Crunchies launched its initiative earlier this month at Natural Products Expo West. The brand has a traceability button on its website where a consumer can enter the lot code on a package and “find its fruit’s roots.”
“If they buy a bag of our freeze-dried beets and they put in that lot code, it will show where these particular beets were grown and explain why that region,” Jacobson said. “Same with our mango, it takes them back to Thailand and shows them... what makes the country special and unique for mangos.”
Jacobson said he feels being the only freeze-dried brand opening up to consumers in this way will differentiate it in the minds of customers.
“If you look at what’s going on with the consumers, smaller upstarts are making a connection because the consumer trusts them. They seem to have a wary eye towards the big, global food brands,” Jacobson said. “I think that’s misguided because the food safety that the global [community] has put into it is amazing, but consumers have a perception in mind and want to know a brand and know where their food comes from. That’s important to them.”
Technology playing a role
Offering consumers the transparency they seek is just one positive of a traceability program. Manufacturers are also using the information to help them in efforts to control food safety. In the event of a contamination problem, this technology helps manufacturers quickly locate the source.
There are a number of companies introducing their own traceability solutions for the food industry. One of those is Arc-net, which uses blockchain technology — a method that uses cryptography to keep exchanges secure and provides a decentralized database that everyone on the network can see.
“Organizations are able to identify all participants in the chain and form a sequence of events into an immutable chain of custody,” CEO Kieran Kelly told Food Dive. “The blockchain is invaluable for brand protection—it provides transparency, security and authenticity, helping to bring trust to an untrusted world.”
"Consumers have a perception in mind and want to know a brand and know where their food comes from.
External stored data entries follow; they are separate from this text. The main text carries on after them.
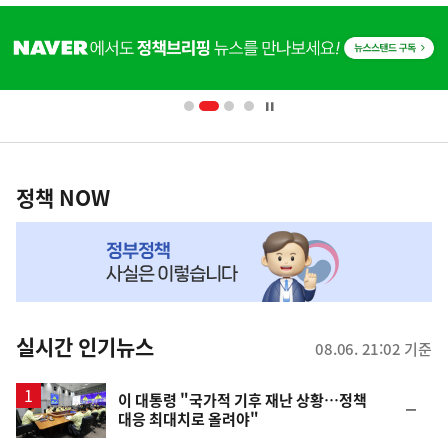
히
단
배
너
영
정
역
책
정책 NOW
NOW,
MY
맞
춤
뉴
실시간 인기뉴스
08.06. 21:02 기준
스
이 대통령 "국가적 기후 재난 상황…정책
순
대응 최대치로 올려야"
위
동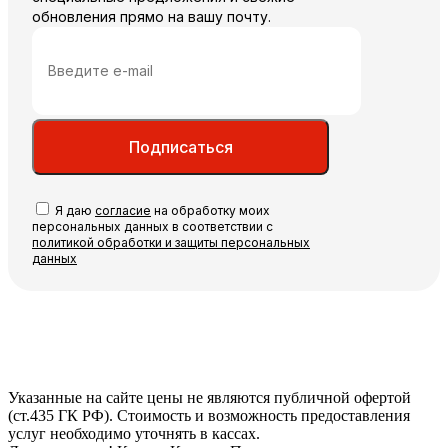
обновления прямо на вашу почту.
Подписаться
Я даю
согласие
на обработку моих
персональных данных в соответствии с
политикой обработки и защиты персональных
данных
Указанные на сайте цены не являются публичной офертой
(ст.435 ГК РФ). Стоимость и возможность предоставления
услуг необходимо уточнять в кассах.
That’s important to them.”
Katie Moore, global industry manager of GE Digital’s food and beverage practice, noted new technology has made things much more efficient in traceability methods.
“Before when there was an issue with a product, you would have to isolate the product because you didn’t have the visibility and insight into … a level of detail we felt comfortable with,” she said. “Now, because of new levels of automation, sensors and software, we can accurately pinpoint [where all products originated] , which is wonderful.”
Ron Myers, executive VP at Linkfresh, which provides ERP software specifically for the fresh product industry, said that while the industry is not normally thought of as leading-edge adaptors, many companies today are realizing the importance of electronic data capture in their traceability efforts.
“Increased adoption makes the whole food supply chain safer,” he said. “By having this as a topic so many are thinking about, it helps [any food company’s] longevity for survival and its profitability in the long run.”